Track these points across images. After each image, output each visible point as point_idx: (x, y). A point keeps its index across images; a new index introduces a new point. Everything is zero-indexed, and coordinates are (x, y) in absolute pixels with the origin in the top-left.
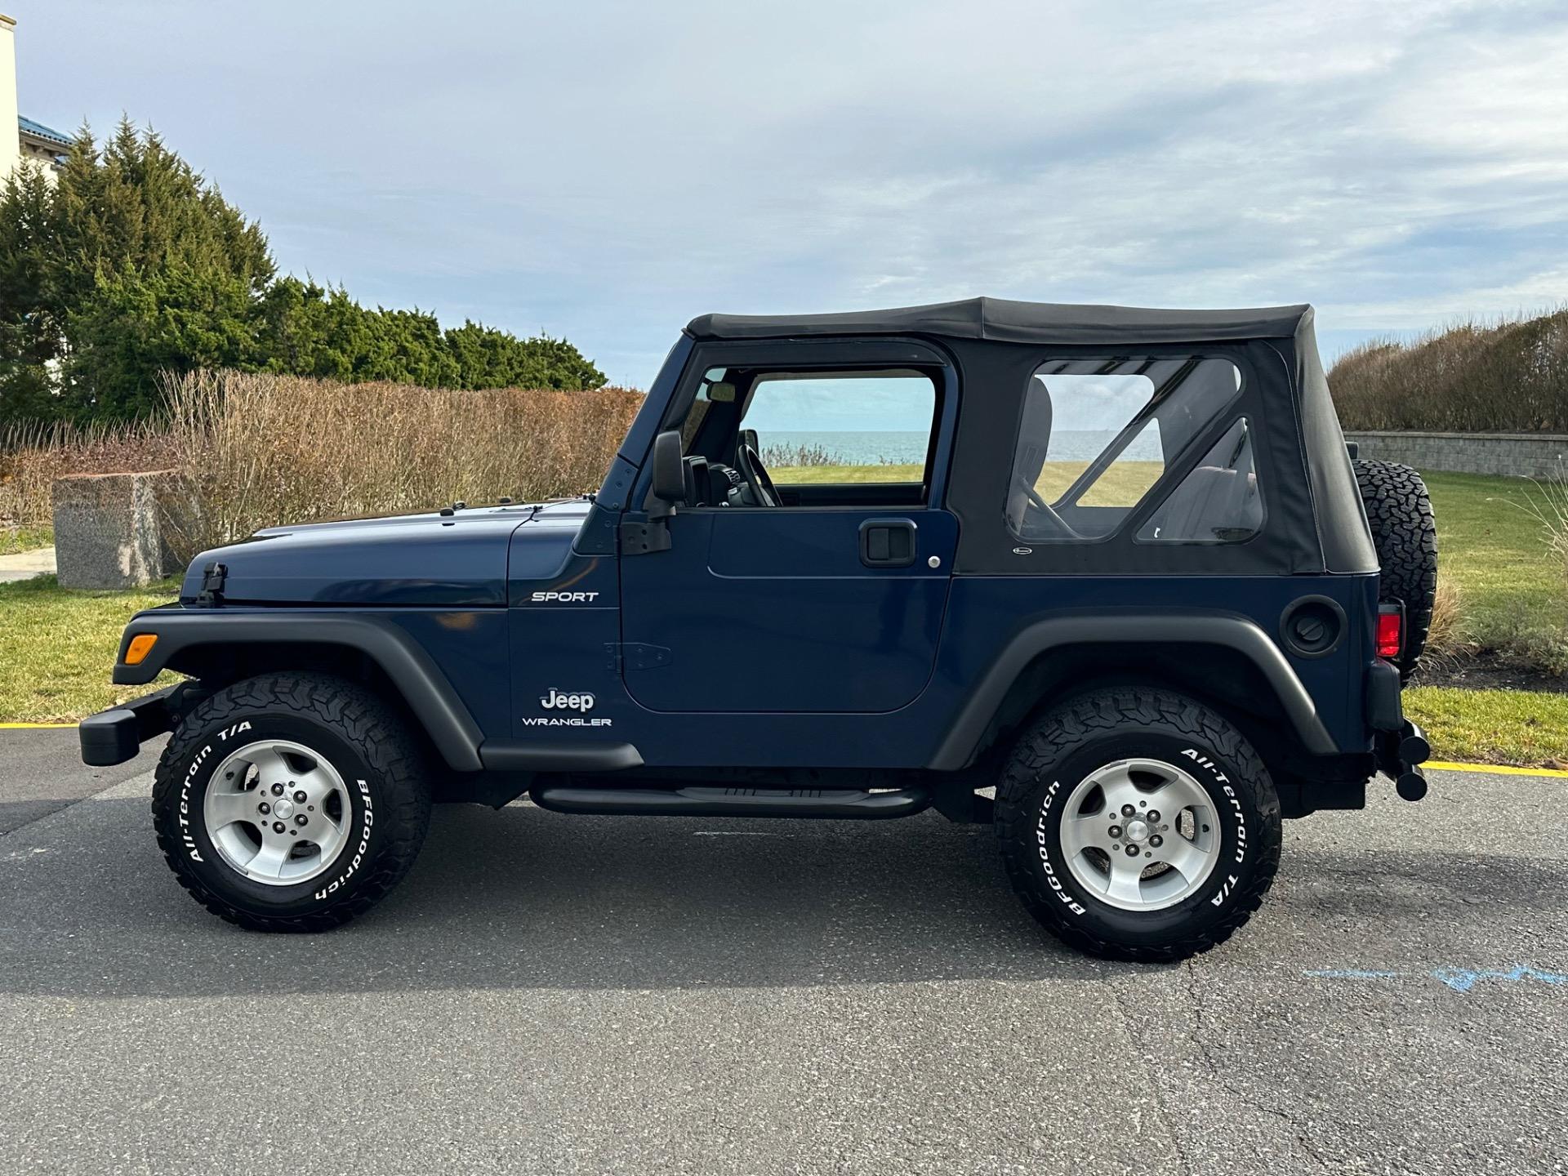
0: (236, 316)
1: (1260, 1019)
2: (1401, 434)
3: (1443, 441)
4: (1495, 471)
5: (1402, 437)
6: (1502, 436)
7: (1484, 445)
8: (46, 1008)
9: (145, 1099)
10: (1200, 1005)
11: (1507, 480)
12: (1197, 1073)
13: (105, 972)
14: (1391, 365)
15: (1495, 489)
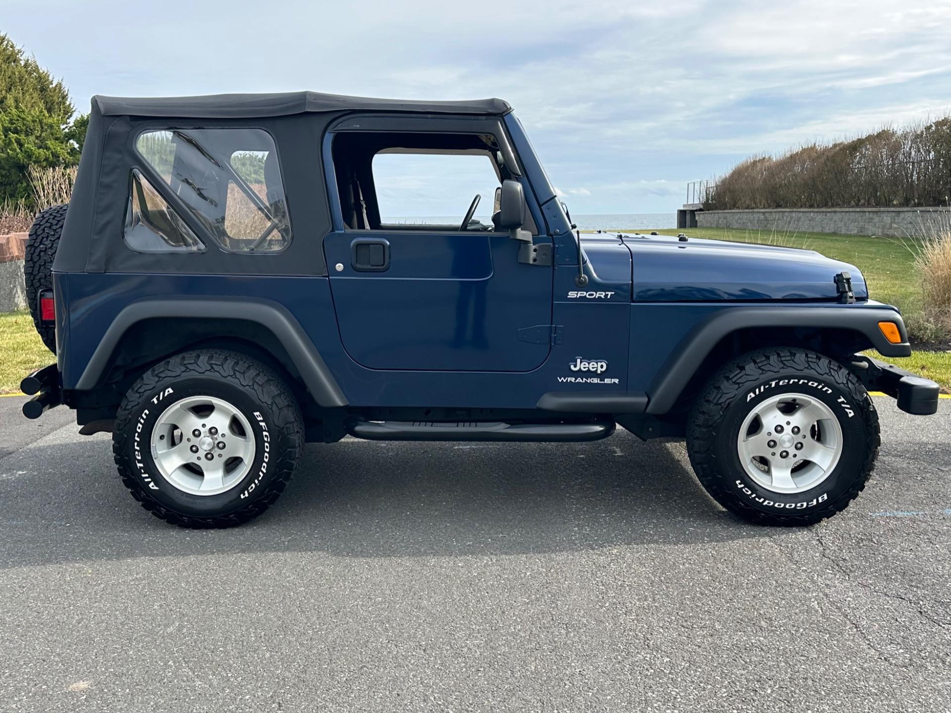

-*-

**WHAT IS NEEDED**
Would you set down each line of the listing above exactly, apart from the pictures?

**RESPONSE BOX**
Track these points across images. After each image, output each visible point as point_idx: (x, y). A point keeps its index across images; a new index introduces a new point. Everything is zero-indexed, and coordinates are (x, y) in absolute pixels with the origin in the top-left.
0: (236, 316)
1: (1260, 1019)
2: (1401, 434)
3: (1443, 441)
4: (1495, 471)
5: (1402, 437)
6: (1502, 436)
7: (1484, 445)
8: (46, 1008)
9: (145, 1099)
10: (1200, 1005)
11: (1507, 480)
12: (1197, 1073)
13: (105, 972)
14: (1391, 365)
15: (1495, 489)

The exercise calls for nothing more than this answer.